**DIRECTIONS**
Each line from the one that contains "<div>по той функции,</div>" down to the last line of the material should be retyped exactly as it stands.

**TASK INPUTS**
============================================================
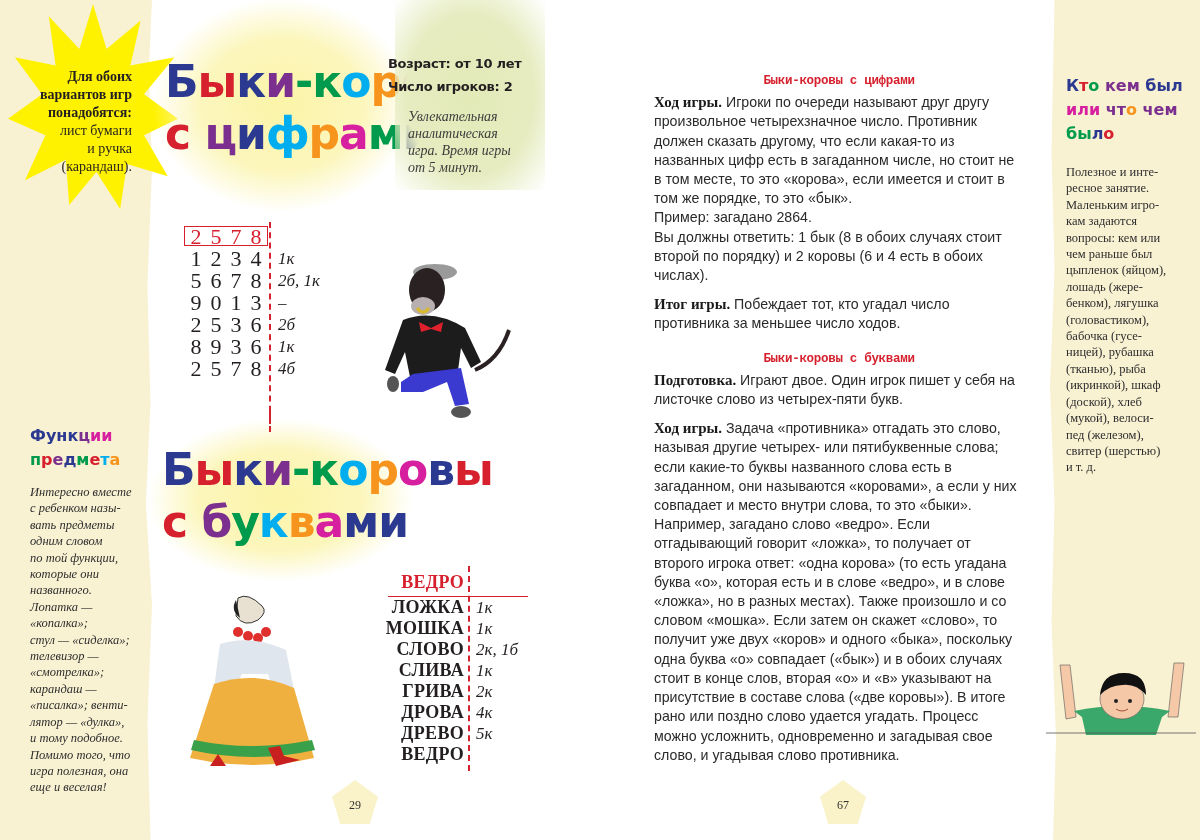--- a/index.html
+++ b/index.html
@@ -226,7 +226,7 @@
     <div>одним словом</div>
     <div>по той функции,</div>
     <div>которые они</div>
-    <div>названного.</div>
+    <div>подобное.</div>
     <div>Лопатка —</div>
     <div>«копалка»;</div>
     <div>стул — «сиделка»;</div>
============================================================
**RESULT FOR THIS EXERCISE**
     <div>по той функции,</div>
     <div>которые они</div>
-    <div>названного.</div>
+    <div>подобное.</div>
     <div>Лопатка —</div>
     <div>«копалка»;</div>
     <div>стул — «сиделка»;</div>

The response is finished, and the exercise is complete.